Start of Data under study

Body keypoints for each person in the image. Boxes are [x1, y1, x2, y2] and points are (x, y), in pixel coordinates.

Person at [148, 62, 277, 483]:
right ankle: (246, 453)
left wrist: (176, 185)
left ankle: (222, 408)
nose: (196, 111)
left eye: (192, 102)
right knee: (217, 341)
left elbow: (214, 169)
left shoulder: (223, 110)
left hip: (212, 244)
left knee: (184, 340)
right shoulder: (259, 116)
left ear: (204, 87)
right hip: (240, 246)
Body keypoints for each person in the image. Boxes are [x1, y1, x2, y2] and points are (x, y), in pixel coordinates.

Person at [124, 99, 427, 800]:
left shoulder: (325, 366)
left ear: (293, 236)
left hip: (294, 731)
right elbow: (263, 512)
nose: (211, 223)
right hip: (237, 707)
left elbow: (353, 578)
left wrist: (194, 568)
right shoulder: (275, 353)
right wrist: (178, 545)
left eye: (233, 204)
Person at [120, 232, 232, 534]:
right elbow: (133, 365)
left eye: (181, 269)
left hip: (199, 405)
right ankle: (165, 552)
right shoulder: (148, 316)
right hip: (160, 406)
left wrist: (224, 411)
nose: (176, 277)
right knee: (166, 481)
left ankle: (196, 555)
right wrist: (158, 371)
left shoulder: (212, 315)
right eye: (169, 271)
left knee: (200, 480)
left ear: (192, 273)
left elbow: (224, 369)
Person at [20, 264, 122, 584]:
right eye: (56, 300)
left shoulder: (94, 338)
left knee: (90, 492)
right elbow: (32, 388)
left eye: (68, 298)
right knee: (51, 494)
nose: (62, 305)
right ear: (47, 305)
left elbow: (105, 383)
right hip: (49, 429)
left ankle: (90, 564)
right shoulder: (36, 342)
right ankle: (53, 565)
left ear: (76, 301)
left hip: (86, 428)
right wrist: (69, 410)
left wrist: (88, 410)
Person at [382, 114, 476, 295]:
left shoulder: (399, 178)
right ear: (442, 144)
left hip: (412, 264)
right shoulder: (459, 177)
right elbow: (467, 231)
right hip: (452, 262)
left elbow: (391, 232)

End of Data under study

== Exercise aim ==
Return exactly, and only, the lines above starting at the line that contains "left hip: (294, 731)" and ending at the line that contains "left hip: (86, 428)".

== Answer to this problem ==
left hip: (294, 731)
right elbow: (263, 512)
nose: (211, 223)
right hip: (237, 707)
left elbow: (353, 578)
left wrist: (194, 568)
right shoulder: (275, 353)
right wrist: (178, 545)
left eye: (233, 204)
Person at [120, 232, 232, 534]:
right elbow: (133, 365)
left eye: (181, 269)
left hip: (199, 405)
right ankle: (165, 552)
right shoulder: (148, 316)
right hip: (160, 406)
left wrist: (224, 411)
nose: (176, 277)
right knee: (166, 481)
left ankle: (196, 555)
right wrist: (158, 371)
left shoulder: (212, 315)
right eye: (169, 271)
left knee: (200, 480)
left ear: (192, 273)
left elbow: (224, 369)
Person at [20, 264, 122, 584]:
right eye: (56, 300)
left shoulder: (94, 338)
left knee: (90, 492)
right elbow: (32, 388)
left eye: (68, 298)
right knee: (51, 494)
nose: (62, 305)
right ear: (47, 305)
left elbow: (105, 383)
right hip: (49, 429)
left ankle: (90, 564)
right shoulder: (36, 342)
right ankle: (53, 565)
left ear: (76, 301)
left hip: (86, 428)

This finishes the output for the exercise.